======== Given records

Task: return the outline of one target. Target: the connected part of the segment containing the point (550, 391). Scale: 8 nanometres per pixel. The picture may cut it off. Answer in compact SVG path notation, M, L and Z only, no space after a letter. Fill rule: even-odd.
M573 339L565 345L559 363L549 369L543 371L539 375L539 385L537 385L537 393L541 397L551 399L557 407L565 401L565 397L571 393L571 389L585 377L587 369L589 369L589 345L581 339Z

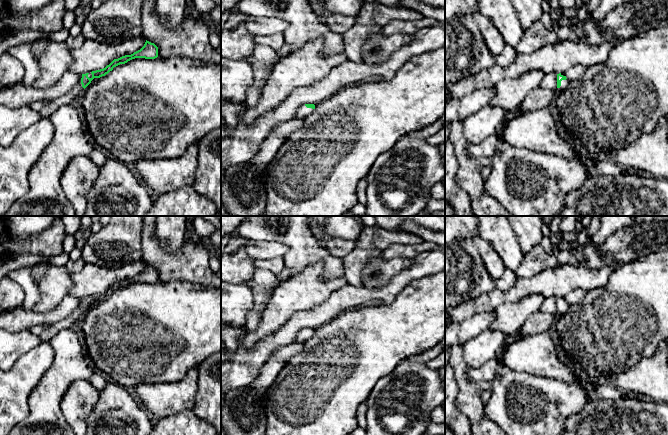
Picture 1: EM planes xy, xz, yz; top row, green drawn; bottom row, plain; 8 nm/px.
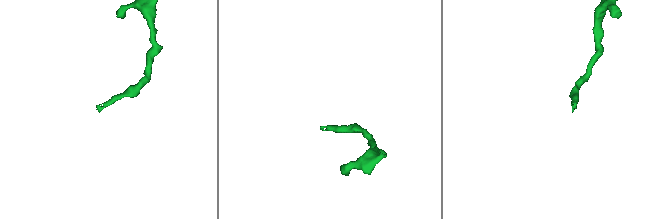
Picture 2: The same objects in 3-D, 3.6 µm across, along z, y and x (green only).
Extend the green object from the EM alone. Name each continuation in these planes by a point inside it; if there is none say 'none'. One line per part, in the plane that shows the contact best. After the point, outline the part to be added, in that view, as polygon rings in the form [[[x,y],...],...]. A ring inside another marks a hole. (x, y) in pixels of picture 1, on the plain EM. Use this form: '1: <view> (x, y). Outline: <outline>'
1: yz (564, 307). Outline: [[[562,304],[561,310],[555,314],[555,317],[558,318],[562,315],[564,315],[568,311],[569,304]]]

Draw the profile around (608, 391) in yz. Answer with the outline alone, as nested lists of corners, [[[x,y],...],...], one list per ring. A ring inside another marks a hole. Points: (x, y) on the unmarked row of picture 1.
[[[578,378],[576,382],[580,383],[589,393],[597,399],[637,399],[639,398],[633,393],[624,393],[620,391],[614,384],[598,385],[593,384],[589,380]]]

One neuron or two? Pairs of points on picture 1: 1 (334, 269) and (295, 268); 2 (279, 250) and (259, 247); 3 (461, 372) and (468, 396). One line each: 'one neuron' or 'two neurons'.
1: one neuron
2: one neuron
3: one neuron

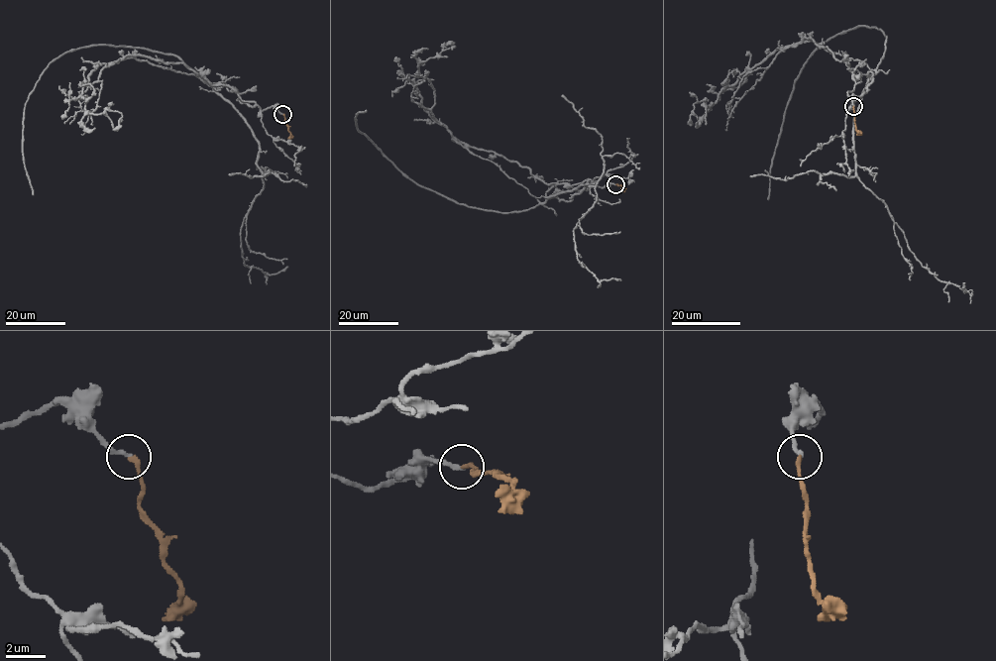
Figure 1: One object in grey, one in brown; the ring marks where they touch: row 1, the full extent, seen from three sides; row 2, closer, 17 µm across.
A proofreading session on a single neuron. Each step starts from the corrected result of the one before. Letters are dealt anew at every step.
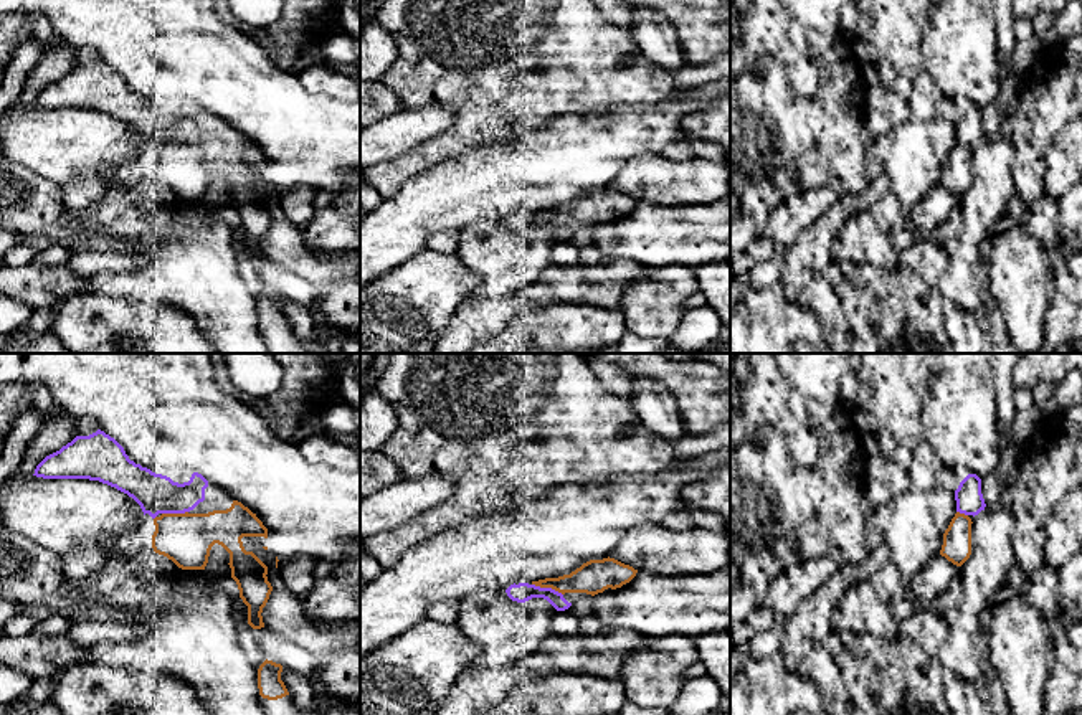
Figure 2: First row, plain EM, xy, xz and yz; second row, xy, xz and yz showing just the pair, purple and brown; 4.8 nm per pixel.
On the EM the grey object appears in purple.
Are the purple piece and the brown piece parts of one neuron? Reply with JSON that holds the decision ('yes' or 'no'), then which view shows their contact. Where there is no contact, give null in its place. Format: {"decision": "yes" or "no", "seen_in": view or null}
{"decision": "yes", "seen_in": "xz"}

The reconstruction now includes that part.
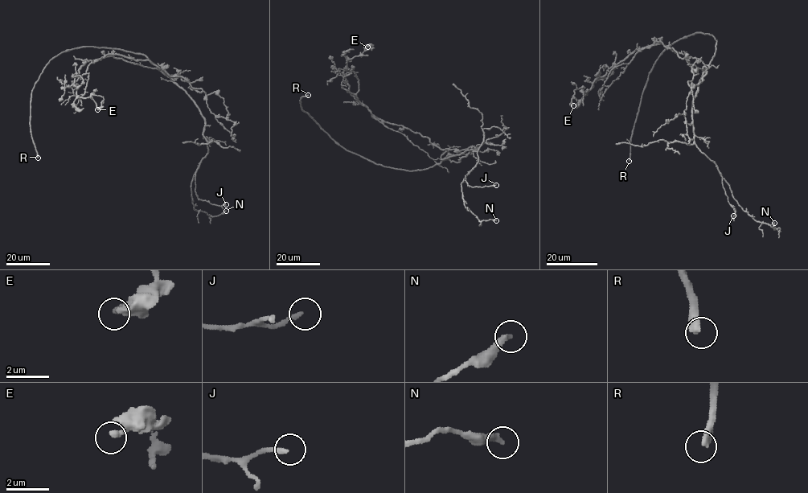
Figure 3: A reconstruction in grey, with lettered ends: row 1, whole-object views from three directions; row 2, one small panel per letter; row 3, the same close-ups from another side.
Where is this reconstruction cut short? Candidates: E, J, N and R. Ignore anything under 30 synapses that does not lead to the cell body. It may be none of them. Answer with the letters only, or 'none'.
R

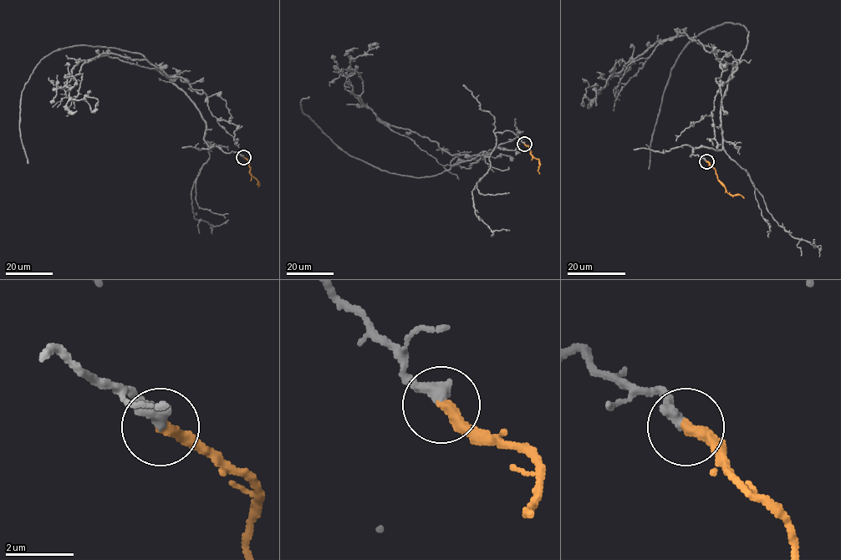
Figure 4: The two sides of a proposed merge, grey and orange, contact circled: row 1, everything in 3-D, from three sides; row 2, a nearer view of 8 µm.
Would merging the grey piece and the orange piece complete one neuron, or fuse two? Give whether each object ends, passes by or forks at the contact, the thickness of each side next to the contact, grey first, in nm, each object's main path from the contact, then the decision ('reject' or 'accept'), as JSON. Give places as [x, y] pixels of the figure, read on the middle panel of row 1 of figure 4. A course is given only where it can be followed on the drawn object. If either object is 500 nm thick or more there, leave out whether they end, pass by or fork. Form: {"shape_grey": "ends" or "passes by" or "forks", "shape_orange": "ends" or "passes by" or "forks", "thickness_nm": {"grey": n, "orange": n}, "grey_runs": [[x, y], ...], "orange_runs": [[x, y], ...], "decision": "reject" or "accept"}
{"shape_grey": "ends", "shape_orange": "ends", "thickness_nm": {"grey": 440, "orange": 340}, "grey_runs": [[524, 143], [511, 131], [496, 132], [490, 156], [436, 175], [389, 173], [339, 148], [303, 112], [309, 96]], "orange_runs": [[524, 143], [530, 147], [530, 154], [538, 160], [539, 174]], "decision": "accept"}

================
======== Given records

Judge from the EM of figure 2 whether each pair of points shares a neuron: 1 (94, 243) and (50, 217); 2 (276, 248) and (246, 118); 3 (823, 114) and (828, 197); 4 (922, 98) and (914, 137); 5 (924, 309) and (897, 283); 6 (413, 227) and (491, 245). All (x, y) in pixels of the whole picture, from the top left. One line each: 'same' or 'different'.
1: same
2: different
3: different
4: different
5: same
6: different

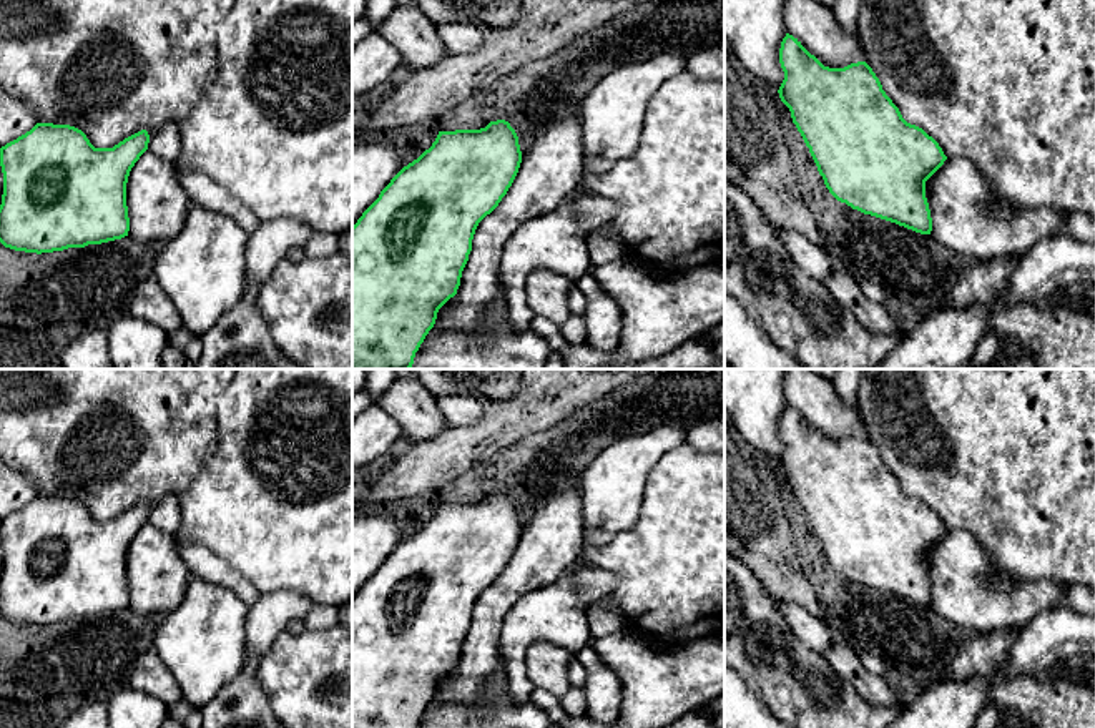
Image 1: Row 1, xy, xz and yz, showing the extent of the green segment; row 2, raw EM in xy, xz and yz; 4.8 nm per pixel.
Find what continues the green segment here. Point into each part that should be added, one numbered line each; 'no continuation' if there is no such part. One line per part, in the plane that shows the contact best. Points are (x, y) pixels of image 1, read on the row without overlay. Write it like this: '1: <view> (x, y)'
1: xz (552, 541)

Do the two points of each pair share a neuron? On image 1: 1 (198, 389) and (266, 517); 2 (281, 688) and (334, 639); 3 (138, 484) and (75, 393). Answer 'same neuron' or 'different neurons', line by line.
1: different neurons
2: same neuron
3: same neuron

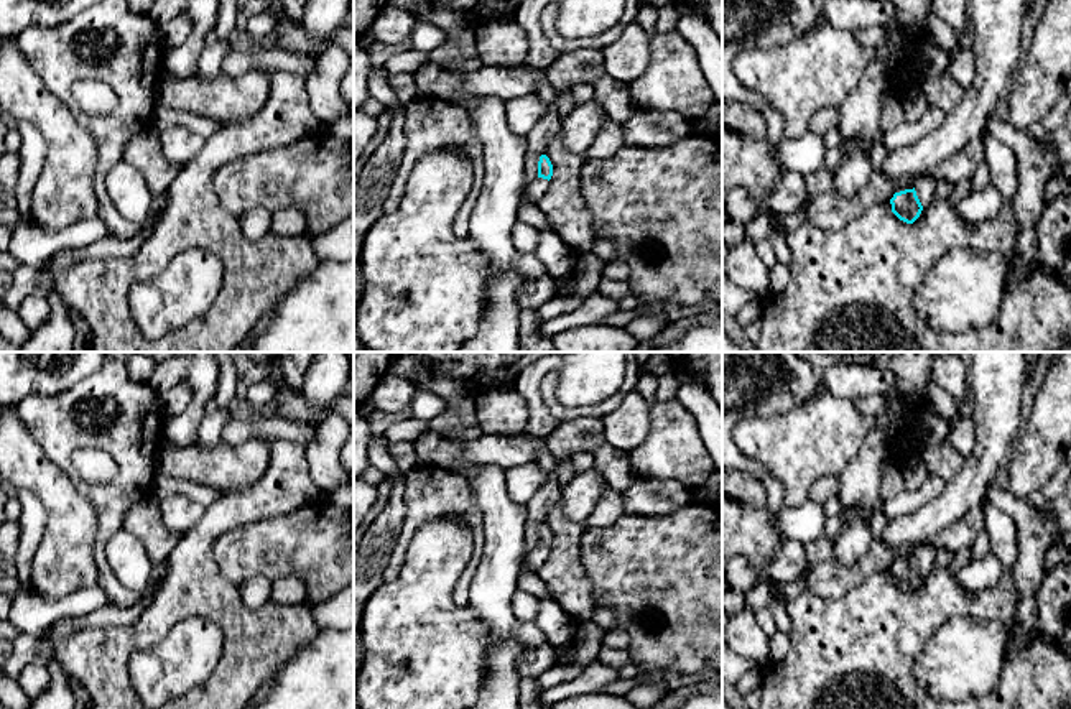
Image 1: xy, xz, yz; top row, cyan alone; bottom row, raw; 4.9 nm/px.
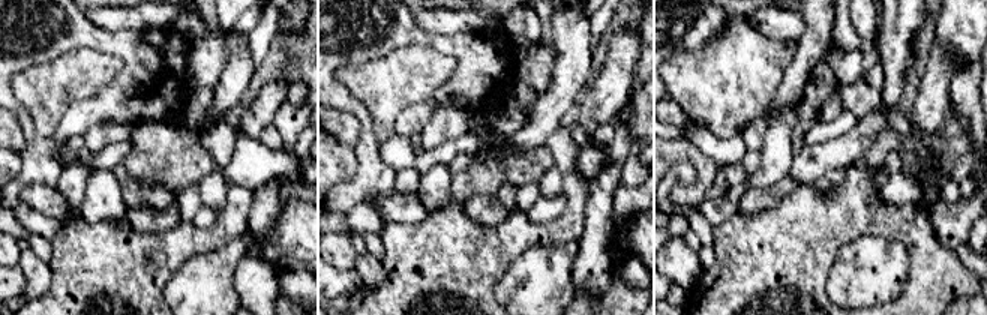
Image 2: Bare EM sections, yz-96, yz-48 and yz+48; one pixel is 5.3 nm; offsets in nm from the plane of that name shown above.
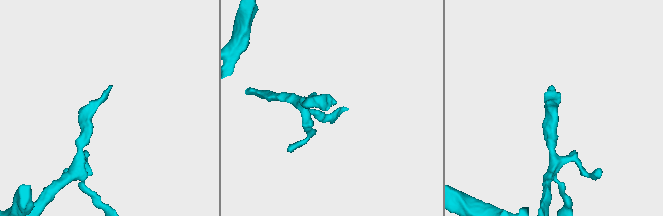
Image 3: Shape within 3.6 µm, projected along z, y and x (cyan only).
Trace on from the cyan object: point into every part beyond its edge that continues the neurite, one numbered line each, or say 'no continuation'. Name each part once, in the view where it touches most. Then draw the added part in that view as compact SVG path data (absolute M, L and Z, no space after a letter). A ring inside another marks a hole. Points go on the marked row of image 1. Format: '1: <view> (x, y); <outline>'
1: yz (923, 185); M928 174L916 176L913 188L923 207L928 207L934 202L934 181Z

================
======== Given records

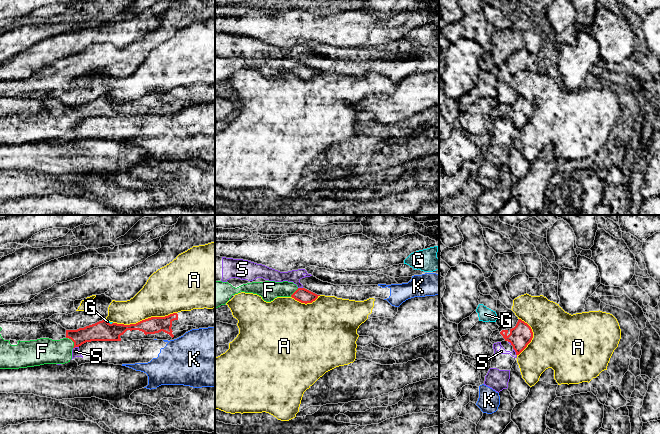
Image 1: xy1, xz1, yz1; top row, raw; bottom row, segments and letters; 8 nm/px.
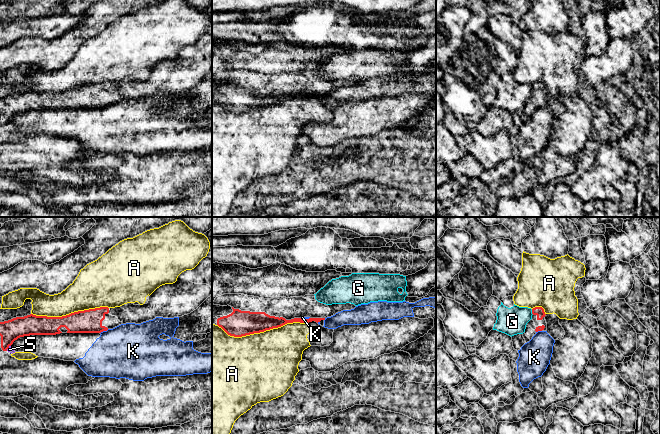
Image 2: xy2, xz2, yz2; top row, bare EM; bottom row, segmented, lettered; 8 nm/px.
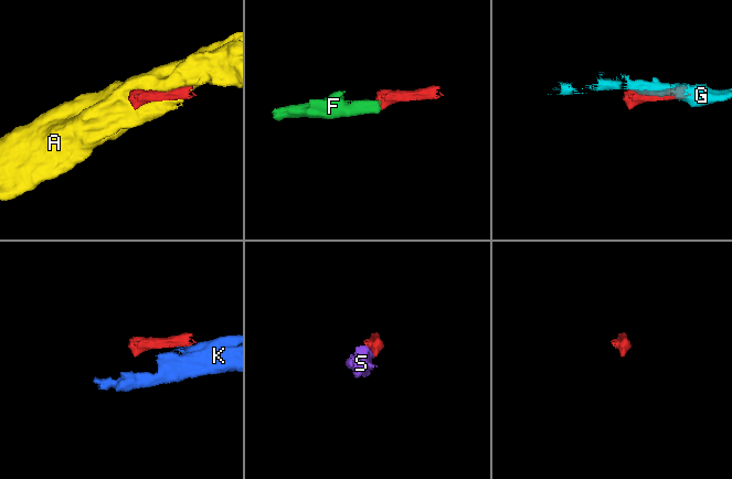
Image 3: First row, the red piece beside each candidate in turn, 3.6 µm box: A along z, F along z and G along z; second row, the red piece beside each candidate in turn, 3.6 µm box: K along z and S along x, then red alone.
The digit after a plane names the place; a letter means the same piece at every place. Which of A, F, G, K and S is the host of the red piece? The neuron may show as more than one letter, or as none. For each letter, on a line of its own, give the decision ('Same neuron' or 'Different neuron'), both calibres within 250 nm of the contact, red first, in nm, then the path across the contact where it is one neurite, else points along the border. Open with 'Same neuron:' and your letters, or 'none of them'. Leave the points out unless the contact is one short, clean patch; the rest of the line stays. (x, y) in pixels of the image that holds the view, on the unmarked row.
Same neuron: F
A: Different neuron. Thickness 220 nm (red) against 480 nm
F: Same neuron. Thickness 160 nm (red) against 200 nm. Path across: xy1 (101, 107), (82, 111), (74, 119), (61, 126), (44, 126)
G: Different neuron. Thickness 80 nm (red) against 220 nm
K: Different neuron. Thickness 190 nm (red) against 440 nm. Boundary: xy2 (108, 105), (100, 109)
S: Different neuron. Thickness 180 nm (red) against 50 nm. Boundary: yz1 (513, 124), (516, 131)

================

> **Task details**
If a line of the records above holds the word "lettered", show it.

> **Written response**
Figure 3: A reconstruction in grey, with lettered ends: row 1, whole-object views from three directions; row 2, one small panel per letter; row 3, the same close-ups from another side.
Image 2: xy2, xz2, yz2; top row, bare EM; bottom row, segmented, lettered; 8 nm/px.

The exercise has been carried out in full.